> **Text excerpt**:
__________________________________________________
The Final Beatles Song

Living at the time of a new Beatles song was something I never thought I would experience. Living during the time of any new Beatles release is hard to believe, as the last one had happened nearly thirty years ago, and before that another twenty. The Beatles finalized their breakup near fifty years ago, the papers dissolving The Beatles partnership were signed in 1974, yet here we are in 2023, listening to a new song.


Well, “new”. Now and Then was a widely known [and easy to find] demo from John Lennon, recorded during the 1970s. They attempted to clean up the recording in 1995 with producer Jeff Lynne to be included on The Beatles Anthology set, which had included two new songs [Free as A Bird and Real Love]. Now and Then was not able to make it on the anthology due to the poor quality of the demo, Lennon’s vocals sticking to the piano notes, yet The Beatles [Threetles] still worked on it, George Harrison adding a guitar to the song. In 2022, Ringo Starr and Paul McCartney, aided with modern technology, added drums, bass, backing vocals, and viola: a "new" Beatles song.


There’s been some discourse about the song, the main gripe coming from this idea that it isn’t really a Beatles song because it wasn’t a “genuine” collaboration between the four members. Well, I’d just like to say to people who think that: do you know anything about The Beatles?


This isn’t a collaboration between all four members, therefore not a Beatles song. Okay, so I suppose Yesterday, Within You Without You, and Here Comes the Sun, I Me Mine, Back in The U.S.S.R, AND Blackbird aren’t Beatles songs either. Half of McCartney’s songs feature not a single Beatle but McCartney on them, Lennon was a no-show for most of Harrison’s pieces, and Starr was often left out of recording sessions. Does the lack of all four Beatles here equate to these being any less Beatles songs? If anything, the fact all the Beatles are on a later era track is impressive. You have Lennon from the 1970s, Harrison for the 1990s, and Starr and McCartney doing recent work. That’s more collaboration than nearly anything on The White Album.

 

I’ve been a fan of the band since I was about 11 years old. It’s an uneven love but it’s a love nonetheless. They’re the one thing I’ve loved the longest and never really gotten over, even if I do constantly put them down. I guess it’s very Two of Us: ‘you and I have memories / longer than the road that stretches up ahead’. It feels that once the band announces anything I’m reduced to tears: Get Back, IMAX screenings, covers of their music, Now and Then. I can’t say I didn’t cry both times I watched the short film attached to the new song, something about the realization that I’ll be alive for a Beatles release, the last one, was overtaking, even on top of it just being my tear trigger [The Beatles].


I guess I cried at the reminder Harrison is gone. How old McCartney and Starr really are now, in my head they’re constantly 25. How this is probably the last track we’ll hear Lennon on. I mean, this is one of the closest things we’ll get to the true end of The Beatles. I don’t think they’re done yet, Carnival of Light and countless other songs are known to be lost at the moment and will one day see the Now and Then treatment in distant years. But this is the end for right now, and it’s bittersweet.


If we must start again / Well, we will know for sure / That I will love you / Now and then / I miss you / Oh, now and then / I want you to be there for me


The song feels like an ending. References to the past and present, reminders of love, and even to starting again. It’s reminiscent of the final song recorded for Abbey Road, the final song recorded with all four Beatles together in the room, the one that ended their recording career with In the end / The love you take / Is equal to the love you make. No matter how many “last” Beatles songs there have been, there has always been a bit of a lesson about love thrown in there for good measure. It was Tom Petty who said all The Beatles did as a group was make people happy, and they got treated like shit in return. Even if they hated each other at points they were still hammering away at songs because it would make the public happy, their songs of love and harmony rank them as the greatest band of all time. They’ve ended three times with a song about love. The band who had members shot, stabbed, ridiculed, has tried to end on a note of love three times.
__________________________________________________
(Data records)

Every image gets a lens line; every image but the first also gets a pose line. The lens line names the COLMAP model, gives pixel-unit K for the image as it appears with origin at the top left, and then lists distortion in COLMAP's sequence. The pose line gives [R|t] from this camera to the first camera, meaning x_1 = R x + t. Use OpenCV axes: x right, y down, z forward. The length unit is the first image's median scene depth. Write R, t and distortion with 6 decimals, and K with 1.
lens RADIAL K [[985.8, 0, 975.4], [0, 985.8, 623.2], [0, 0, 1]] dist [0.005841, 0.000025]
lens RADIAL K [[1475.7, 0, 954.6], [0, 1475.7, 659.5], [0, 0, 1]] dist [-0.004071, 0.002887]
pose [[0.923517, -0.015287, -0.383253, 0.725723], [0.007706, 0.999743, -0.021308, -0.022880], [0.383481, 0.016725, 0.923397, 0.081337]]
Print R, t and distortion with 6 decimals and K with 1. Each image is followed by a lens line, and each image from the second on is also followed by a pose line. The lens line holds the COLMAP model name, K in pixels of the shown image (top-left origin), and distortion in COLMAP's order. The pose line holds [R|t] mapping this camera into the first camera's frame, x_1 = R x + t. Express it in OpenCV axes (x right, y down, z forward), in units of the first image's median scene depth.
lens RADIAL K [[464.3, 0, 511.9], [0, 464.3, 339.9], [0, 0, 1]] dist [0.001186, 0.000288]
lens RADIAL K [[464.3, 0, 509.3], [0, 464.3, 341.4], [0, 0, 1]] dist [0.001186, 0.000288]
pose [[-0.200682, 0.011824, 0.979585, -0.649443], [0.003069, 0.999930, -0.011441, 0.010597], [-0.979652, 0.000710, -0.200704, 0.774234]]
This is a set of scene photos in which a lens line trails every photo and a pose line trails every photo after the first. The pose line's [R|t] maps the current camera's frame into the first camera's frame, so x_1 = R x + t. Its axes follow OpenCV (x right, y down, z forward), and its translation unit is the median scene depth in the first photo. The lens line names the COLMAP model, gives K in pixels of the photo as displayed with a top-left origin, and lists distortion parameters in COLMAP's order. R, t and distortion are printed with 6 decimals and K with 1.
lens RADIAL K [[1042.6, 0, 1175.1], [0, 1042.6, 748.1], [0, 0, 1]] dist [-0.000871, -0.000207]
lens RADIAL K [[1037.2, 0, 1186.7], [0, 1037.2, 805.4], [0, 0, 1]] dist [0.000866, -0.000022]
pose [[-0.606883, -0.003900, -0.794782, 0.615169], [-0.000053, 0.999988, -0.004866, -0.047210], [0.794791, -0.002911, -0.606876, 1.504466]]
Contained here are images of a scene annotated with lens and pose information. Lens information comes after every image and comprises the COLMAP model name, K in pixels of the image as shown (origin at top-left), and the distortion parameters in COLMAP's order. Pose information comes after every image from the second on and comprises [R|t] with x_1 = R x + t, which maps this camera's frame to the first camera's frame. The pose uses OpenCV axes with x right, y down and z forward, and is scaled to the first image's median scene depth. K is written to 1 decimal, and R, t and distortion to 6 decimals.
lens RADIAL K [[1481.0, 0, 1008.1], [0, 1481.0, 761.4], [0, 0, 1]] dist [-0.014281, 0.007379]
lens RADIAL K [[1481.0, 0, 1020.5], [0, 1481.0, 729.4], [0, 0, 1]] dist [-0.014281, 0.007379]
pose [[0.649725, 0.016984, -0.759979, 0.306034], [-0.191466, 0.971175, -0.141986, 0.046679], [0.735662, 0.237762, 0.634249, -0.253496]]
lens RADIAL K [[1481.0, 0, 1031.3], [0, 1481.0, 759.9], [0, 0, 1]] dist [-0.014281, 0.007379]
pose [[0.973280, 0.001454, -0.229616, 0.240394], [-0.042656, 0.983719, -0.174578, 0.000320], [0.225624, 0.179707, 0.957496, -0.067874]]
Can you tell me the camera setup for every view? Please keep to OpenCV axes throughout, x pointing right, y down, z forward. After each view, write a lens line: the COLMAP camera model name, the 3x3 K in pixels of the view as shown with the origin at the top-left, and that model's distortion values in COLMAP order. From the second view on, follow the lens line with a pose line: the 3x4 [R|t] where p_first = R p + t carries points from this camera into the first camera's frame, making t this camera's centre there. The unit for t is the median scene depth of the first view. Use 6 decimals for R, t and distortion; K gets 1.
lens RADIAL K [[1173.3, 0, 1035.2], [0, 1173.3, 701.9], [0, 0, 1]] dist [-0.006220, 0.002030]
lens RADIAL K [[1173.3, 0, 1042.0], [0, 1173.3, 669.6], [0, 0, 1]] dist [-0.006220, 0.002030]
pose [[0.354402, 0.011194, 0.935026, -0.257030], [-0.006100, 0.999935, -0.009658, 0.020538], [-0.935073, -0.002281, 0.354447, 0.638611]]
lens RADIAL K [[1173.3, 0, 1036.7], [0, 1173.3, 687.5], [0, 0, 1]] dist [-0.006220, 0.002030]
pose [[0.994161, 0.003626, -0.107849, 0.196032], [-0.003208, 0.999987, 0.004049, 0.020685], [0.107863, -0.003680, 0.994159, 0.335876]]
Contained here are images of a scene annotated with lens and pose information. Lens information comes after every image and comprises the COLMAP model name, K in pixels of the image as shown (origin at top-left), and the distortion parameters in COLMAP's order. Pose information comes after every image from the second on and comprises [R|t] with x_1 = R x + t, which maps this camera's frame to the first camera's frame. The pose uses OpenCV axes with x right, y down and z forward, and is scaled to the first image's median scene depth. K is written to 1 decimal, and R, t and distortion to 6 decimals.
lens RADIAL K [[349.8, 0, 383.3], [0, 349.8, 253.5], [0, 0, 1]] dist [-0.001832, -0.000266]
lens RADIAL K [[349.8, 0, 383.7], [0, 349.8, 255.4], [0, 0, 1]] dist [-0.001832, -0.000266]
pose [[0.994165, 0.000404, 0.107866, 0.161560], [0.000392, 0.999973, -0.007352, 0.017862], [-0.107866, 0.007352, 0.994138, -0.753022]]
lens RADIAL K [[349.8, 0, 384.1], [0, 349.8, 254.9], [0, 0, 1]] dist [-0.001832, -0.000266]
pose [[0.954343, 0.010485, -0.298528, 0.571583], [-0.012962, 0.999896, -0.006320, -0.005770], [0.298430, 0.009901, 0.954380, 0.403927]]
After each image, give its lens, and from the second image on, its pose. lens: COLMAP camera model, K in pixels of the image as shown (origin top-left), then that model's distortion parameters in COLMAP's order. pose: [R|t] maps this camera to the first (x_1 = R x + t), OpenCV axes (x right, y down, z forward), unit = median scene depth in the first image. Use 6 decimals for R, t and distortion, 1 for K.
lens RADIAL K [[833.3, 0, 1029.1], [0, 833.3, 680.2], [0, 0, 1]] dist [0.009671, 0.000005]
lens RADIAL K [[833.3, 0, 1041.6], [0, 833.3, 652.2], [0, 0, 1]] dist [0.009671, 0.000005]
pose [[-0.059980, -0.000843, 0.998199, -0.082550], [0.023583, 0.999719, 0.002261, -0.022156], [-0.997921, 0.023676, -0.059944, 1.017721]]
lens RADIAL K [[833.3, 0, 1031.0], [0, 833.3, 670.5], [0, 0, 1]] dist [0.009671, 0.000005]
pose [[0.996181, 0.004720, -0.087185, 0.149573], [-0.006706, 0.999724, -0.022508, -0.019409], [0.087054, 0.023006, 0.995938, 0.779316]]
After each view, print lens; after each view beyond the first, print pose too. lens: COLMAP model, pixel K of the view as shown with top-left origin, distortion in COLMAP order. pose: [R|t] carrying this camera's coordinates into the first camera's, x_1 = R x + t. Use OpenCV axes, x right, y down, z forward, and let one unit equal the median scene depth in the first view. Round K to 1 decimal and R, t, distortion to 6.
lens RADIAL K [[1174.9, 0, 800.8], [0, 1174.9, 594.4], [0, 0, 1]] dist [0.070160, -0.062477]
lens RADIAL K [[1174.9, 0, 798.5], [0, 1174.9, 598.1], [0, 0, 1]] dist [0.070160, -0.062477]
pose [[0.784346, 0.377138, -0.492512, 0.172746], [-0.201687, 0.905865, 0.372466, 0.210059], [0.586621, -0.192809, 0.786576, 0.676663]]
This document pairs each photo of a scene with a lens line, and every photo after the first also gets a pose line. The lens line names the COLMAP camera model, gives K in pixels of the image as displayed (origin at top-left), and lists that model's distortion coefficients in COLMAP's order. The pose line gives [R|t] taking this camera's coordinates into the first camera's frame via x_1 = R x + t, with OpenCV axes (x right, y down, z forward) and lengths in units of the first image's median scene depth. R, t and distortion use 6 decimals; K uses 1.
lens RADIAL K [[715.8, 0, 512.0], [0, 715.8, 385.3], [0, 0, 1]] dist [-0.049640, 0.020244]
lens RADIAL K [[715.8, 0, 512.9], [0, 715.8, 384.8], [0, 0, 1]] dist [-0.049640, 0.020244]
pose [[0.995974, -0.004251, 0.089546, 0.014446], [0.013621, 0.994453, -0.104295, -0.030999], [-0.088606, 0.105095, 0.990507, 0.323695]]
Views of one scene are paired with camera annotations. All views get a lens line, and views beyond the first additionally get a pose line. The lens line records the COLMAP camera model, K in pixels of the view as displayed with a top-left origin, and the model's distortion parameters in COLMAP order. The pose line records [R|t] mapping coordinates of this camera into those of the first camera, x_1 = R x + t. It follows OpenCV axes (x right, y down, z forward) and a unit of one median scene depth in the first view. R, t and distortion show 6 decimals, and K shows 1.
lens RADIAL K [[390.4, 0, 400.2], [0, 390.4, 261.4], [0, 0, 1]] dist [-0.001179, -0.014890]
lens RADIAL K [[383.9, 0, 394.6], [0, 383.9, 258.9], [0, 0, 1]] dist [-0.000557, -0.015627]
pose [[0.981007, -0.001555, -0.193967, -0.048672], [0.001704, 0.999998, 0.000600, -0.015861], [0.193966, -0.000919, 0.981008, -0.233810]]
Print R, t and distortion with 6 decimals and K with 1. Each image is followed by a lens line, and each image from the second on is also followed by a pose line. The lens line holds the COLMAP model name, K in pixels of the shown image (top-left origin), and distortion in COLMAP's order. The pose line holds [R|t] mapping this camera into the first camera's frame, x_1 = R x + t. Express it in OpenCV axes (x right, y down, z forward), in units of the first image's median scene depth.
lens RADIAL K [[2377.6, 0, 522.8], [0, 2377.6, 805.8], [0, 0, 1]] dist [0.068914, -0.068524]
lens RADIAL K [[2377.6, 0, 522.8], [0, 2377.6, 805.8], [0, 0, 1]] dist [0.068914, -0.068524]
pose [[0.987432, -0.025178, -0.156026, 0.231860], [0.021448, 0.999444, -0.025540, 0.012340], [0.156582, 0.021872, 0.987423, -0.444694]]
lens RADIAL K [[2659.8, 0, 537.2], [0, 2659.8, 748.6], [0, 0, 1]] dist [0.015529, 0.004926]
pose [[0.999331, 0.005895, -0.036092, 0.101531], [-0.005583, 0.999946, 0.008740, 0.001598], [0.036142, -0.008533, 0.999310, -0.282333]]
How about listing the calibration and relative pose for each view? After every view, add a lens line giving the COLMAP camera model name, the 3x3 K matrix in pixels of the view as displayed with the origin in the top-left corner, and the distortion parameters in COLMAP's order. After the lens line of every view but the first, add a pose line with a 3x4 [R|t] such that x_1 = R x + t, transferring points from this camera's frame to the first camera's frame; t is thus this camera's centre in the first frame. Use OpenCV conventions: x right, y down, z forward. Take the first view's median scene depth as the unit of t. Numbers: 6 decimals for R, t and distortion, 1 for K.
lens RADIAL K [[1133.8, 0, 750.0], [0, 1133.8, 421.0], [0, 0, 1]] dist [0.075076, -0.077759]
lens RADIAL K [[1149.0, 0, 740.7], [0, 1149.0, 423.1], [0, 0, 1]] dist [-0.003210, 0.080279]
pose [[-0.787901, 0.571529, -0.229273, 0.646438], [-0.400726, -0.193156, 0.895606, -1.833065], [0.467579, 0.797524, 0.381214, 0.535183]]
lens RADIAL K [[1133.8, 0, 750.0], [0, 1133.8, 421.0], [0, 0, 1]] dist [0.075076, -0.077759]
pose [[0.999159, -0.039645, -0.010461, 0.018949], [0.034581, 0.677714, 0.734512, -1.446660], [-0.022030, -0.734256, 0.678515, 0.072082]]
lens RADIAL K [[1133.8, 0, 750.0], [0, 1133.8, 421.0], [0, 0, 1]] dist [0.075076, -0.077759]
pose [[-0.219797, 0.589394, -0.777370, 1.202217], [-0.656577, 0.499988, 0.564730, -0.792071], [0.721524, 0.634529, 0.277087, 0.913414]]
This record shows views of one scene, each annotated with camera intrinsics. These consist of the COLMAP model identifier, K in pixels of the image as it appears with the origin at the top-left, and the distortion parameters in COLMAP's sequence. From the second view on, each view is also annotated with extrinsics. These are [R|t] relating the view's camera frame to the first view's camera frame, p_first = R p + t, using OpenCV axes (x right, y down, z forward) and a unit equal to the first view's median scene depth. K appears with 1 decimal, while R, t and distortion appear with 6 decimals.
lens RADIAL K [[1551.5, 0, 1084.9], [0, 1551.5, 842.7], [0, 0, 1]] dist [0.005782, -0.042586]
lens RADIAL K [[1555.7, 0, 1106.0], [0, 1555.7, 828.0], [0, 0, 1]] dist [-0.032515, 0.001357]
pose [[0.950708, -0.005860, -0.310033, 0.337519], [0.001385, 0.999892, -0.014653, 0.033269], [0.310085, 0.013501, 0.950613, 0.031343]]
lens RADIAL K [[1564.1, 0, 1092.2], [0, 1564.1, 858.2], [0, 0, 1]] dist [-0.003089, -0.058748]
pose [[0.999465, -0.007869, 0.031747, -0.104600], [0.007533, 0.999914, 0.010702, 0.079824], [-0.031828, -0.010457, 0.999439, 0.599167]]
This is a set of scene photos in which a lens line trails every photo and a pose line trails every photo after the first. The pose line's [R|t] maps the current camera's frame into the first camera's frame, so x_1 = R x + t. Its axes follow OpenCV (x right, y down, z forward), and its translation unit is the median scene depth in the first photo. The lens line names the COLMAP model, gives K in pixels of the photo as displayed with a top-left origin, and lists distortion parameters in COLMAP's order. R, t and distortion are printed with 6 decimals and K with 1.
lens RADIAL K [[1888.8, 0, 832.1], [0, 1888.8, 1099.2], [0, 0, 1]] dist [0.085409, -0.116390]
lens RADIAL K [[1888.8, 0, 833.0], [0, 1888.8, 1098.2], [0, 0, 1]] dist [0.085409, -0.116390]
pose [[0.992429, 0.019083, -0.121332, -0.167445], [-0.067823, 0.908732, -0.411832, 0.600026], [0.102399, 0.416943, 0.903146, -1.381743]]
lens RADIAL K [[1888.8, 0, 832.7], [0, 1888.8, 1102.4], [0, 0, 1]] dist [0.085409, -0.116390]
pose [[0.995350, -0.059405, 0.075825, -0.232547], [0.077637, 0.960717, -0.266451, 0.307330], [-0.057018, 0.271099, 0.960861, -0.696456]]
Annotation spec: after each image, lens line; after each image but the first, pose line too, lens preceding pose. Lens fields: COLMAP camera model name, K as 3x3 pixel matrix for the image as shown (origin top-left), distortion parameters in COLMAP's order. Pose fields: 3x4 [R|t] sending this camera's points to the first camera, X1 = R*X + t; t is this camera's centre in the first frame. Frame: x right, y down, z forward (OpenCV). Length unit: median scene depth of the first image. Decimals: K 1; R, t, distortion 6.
__________________________________________________
> **Set of tasks**:
**1.** Summarize the essay on the final Beatles song in two sentences.
**2.** Duplicate everything in the essay on the final Beatles song from "I’ve been a" down to "trigger [The Beatles].".
**3.** Translate this sentence from the essay on the final Beatles song into Spanish: "I’ve been a fan of the band since I was about 11 years old."
These entries have no connection to the essay on the final Beatles song.

> **Solution list**:
**1.** Now and Then, a 1970s John Lennon demo left off the 1995 Anthology because of its poor quality, was finished in 2022 by Ringo Starr and Paul McCartney with the help of modern technology. The writer rejects the complaint that it isn't a real Beatles song, since many earlier Beatles songs lacked all four members, and, as a fan since about age 11, describes crying over this bittersweet near-end of the band, which like its earlier endings closes on a song about love.

**2.**
I’ve been a fan of the band since I was about 11 years old. It’s an uneven love but it’s a love nonetheless. They’re the one thing I’ve loved the longest and never really gotten over, even if I do constantly put them down. I guess it’s very Two of Us: ‘you and I have memories / longer than the road that stretches up ahead’. It feels that once the band announces anything I’m reduced to tears: Get Back, IMAX screenings, covers of their music, Now and Then. I can’t say I didn’t cry both times I watched the short film attached to the new song, something about the realization that I’ll be alive for a Beatles release, the last one, was overtaking, even on top of it just being my tear trigger [The Beatles].

**3.** Soy fan de la banda desde que tenía unos 11 años.